Once I have a solid second opinion on the topic above, I plan to further explore the Radius and Inclination changes that would be required as the skier negotiates a complete turn on a variety of slope angles. Should be interesting. Thank Hobbes for Excel.

Appreciate any input on the ideas presented above and I’m sure I’ll have more curiosities in the future. And yes, I’ll always make a good-faith effort to figure things out on my own prior to posting questions or requesting further review.

.ma
PS: I used 3 decimal places more for traceability (for observers) rather than for any kind of real accuracy...

Last edited: Dec 7, 2005
2. Dec 7, 2005

### michaela

Gee, this is fun. OK maybe not, since I think I blew it above.
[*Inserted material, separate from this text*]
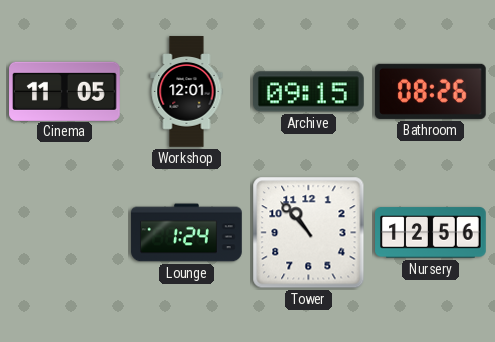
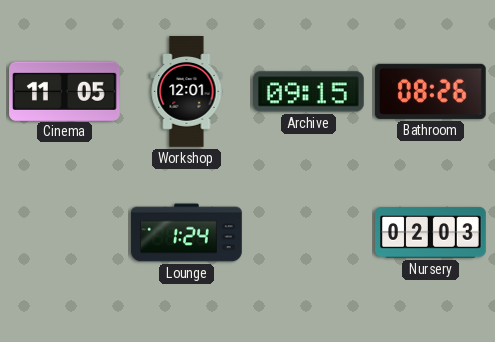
Tower: 10:53 -> none
Nursery: 12:56 -> 02:03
Just pulled up Excel and played around with some of these relationships again and discovered a mondo error lining up my problem statement.

I should have been looking at the direction of these forces and using Tan(angle) to get the horizontal force needed to oppose the vertical pull of gravity, right? (not the horizontal portion of the rate of acceleration…)

I now get a required acceleration of 32.15 f/s² at 45-degrees, and therefore...

(44 f/s)² / (unknown-radius in feet) = (32.15 f/s²)
(1936 f²/s²) / (unknown-radius in feet) = (32.15 f/s²)
(1936 f²/s²) = (32.15 f/s²) x (unknown-radius in feet)
(1936 f²/s²) / (32.15 f/s²) = (unknown-radius in feet)
(1936 f²/s²) / (32.15 f/s²) = (60.22 feet)

Pretty much half of what I originally thought.

Aw Nuts . If that’s so, then I gotta go back to Epic and fess up to some bozo thinking. Still would like to hear from someone who can confirm on this new line of thinking though.